Every freelancer in the EU is legally required to screen B2B clients against sanctions lists. Almost none do, because the tooling costs €10,000 a year. Starting today, InvoiceUp does it for you — one click per client, against the same consolidated datasets that large banks use.
Under the sixth EU Anti-Money Laundering Directive, working with a sanctioned counterparty isn't an unfortunate mistake — it's a criminal offence. The same applies to US OFAC rules, UK Treasury lists, and UN consolidated lists. Enforcement has historically targeted banks and large enterprises, but the legal obligation falls on every business. "I didn't know" is not a defence.
Open any client in InvoiceUp. A new section on the client drawer shows the sanctions status — Not checked, Clear, Match, or Check failed — with a button to run or re-run the check. The query hits OpenSanctions, which consolidates the EU, UK, OFAC, UN, and Politically Exposed Persons datasets into a single searchable index. Results above 85% similarity are flagged, with a breakdown of which dataset matched and what role the listed individual holds.
Matches are cached per client for seven days so you aren't re-billing against the API every time you open a drawer. Names change rarely; datasets update weekly; the seven-day window is the right cadence to balance freshness and cost. You can always force a re-check.
Under EU AML6, "I didn't know my client was sanctioned" is not a legal defence. One click is.
For common names, false positives are expected. The match panel shows the listed person's name, the datasets they appear on (EU Consolidated, OFAC SDN, etc.), and their topics (sanction, terrorism financing, PEP, etc.). Your job is to review these against what you know about the client — address, industry, country of operation — and confirm or dismiss. We don't auto-dismiss on your behalf; the law puts the judgment call on you.
When a match is confirmed, the legal obligation under EU AML6 is to freeze any pending payments and file a Suspicious Activity Report with the appropriate financial intelligence unit. The UI includes a short reminder of this — not to panic you, but because "I didn't know there was a reporting obligation" is a second defence that doesn't work.

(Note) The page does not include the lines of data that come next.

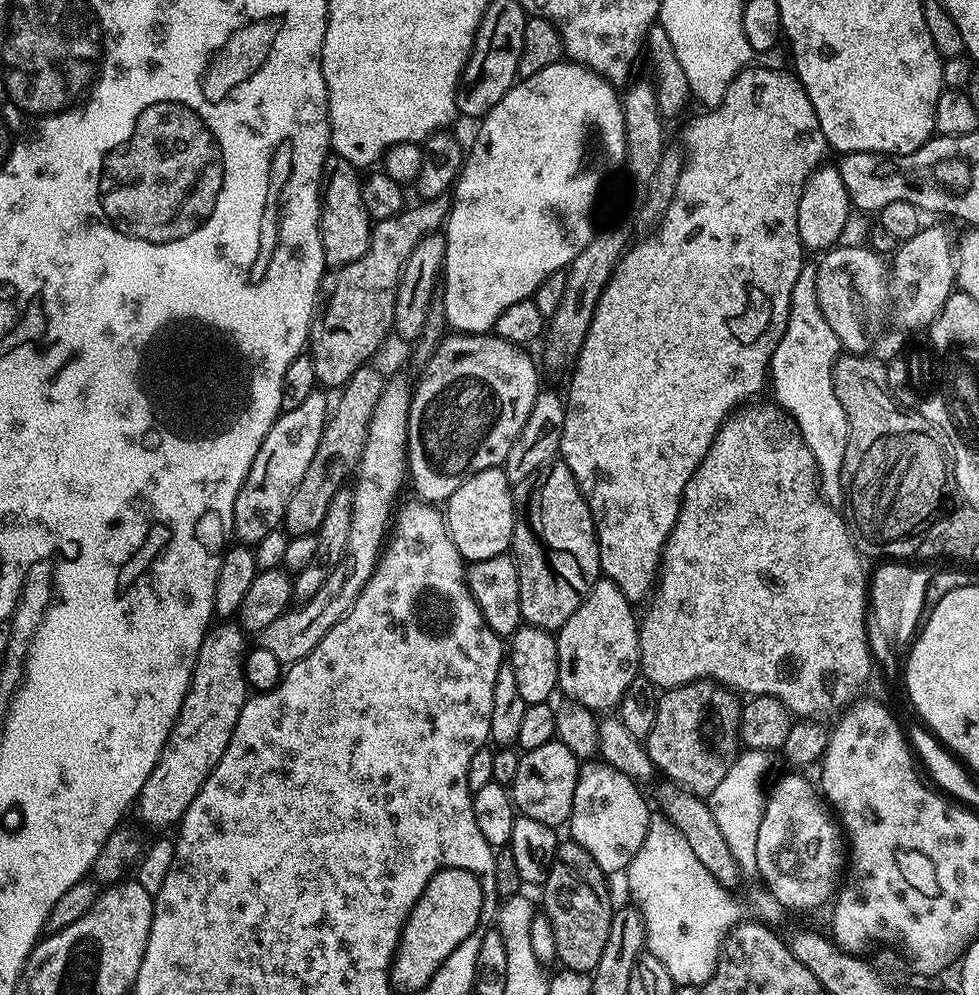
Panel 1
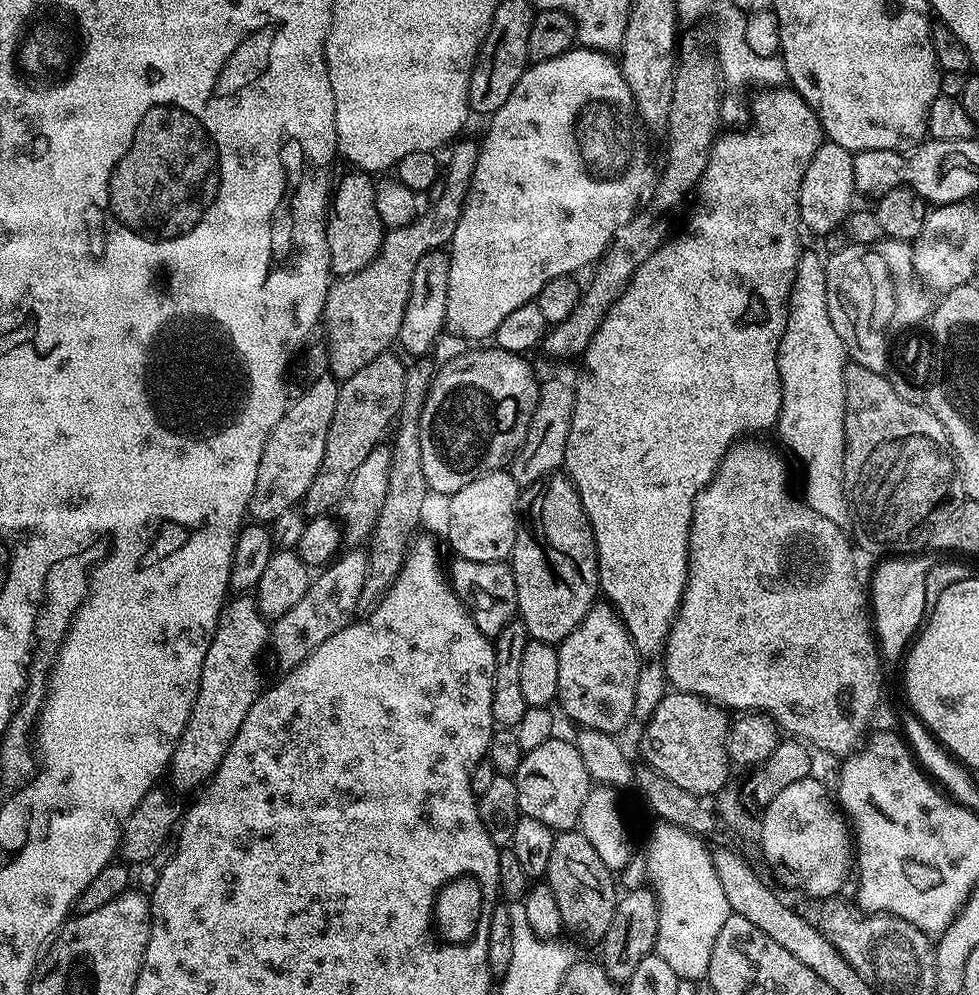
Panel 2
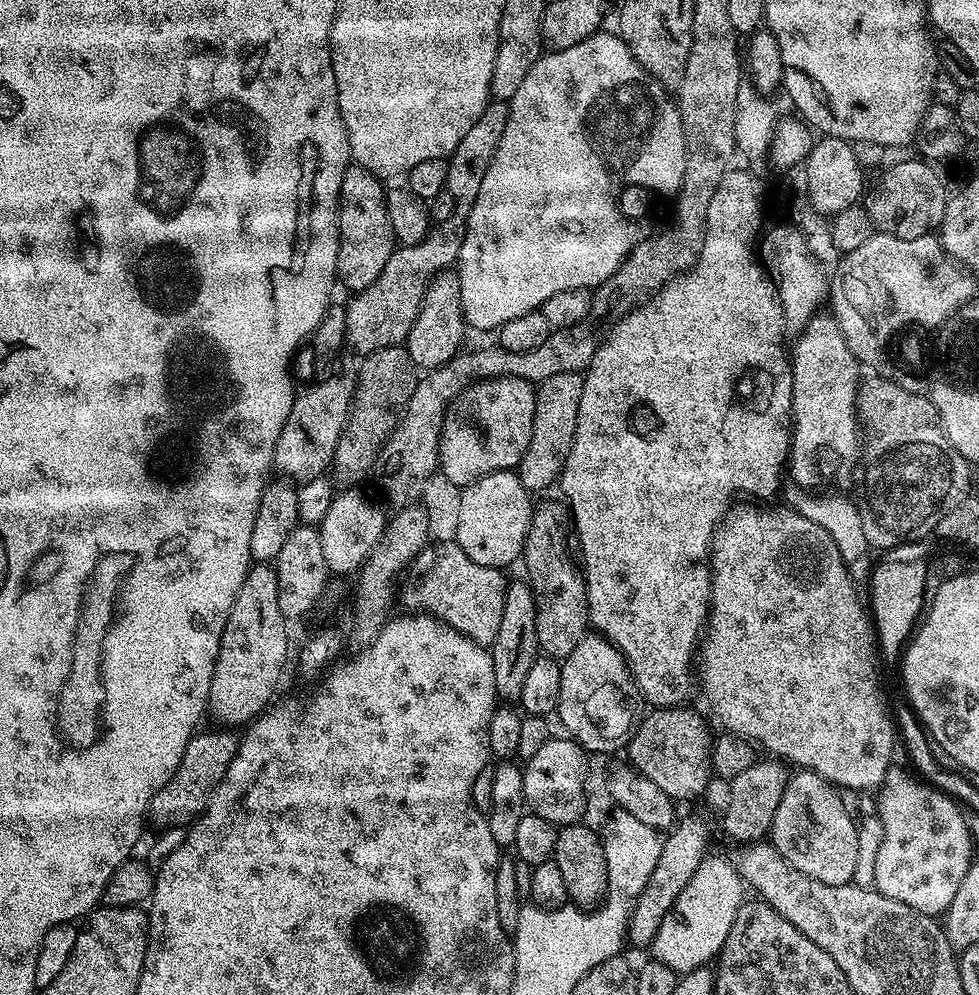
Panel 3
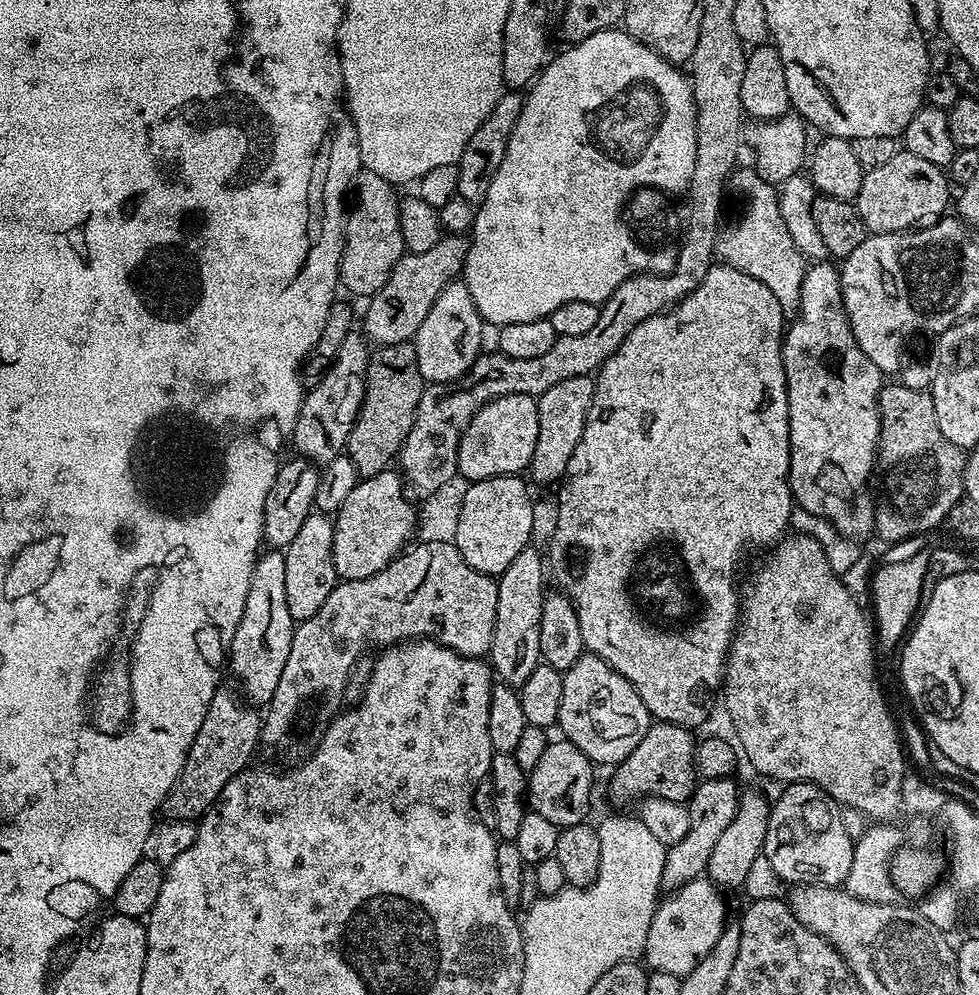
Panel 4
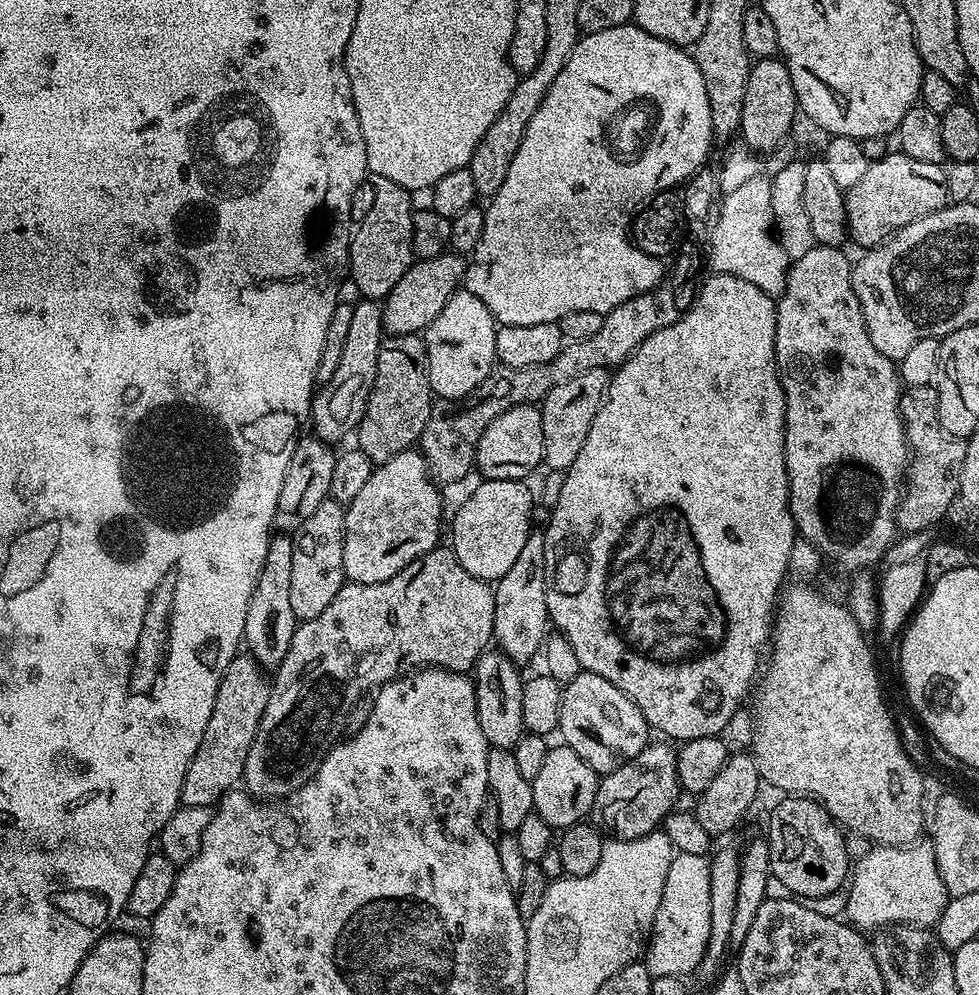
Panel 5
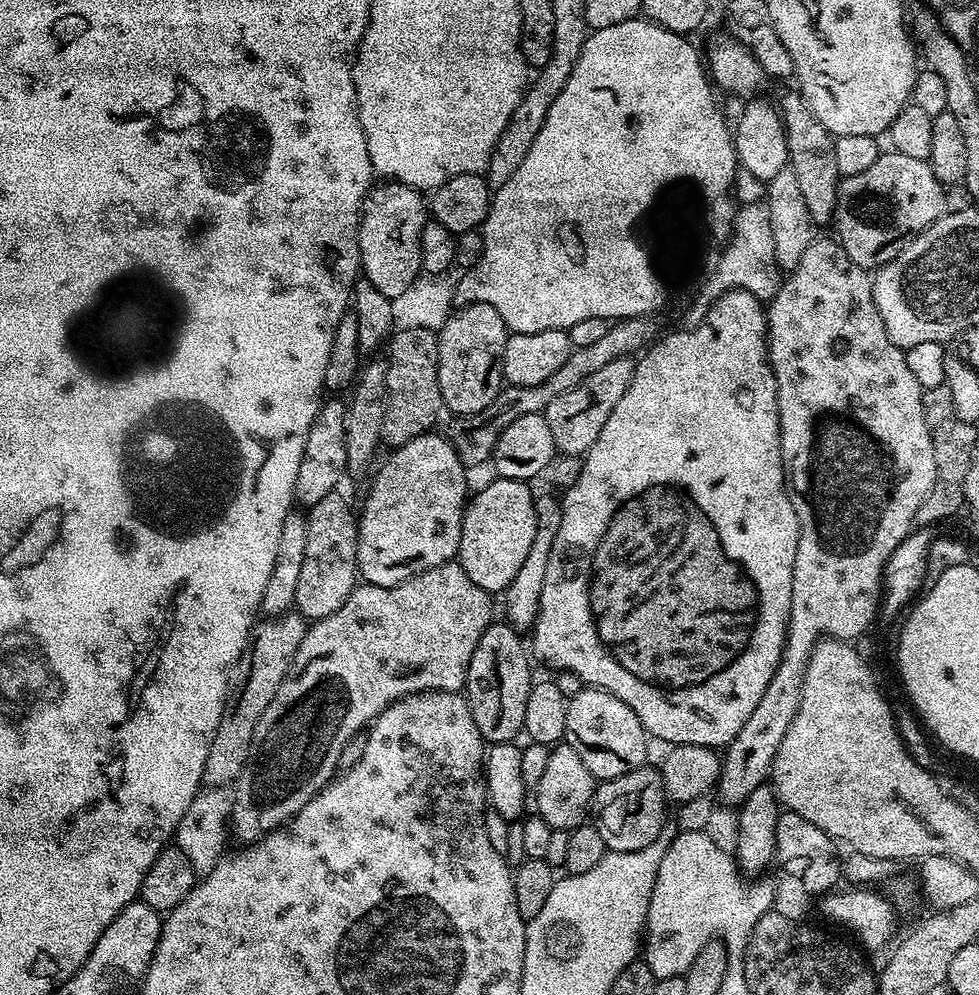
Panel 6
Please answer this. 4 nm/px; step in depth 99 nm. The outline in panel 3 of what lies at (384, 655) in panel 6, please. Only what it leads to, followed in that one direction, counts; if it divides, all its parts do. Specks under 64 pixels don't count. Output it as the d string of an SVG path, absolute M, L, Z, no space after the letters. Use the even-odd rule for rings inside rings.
M436 542L425 546L410 565L416 600L427 615L444 620L454 630L468 636L475 644L491 646L498 638L508 584L499 568L478 566L455 542Z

Weekly auto-rechecks are coming — that's a v2 feature scheduled for the next iteration. So is bulk screening across your whole book in one click, and a CSV export for auditors. If any of these would change whether this feature matters to you, tell us — those decisions are still open.
Sanctions screening is the compliance feature that enterprise tooling gate-keeps the hardest. Refinitiv, Dow Jones, and LexisNexis each charge five figures annually per seat for exactly this, and nobody under a certain size ever gets to buy it. OpenSanctions flipped that by making the data free and well-maintained. We wired it into the one place freelancers already spend time — the client they're about to invoice.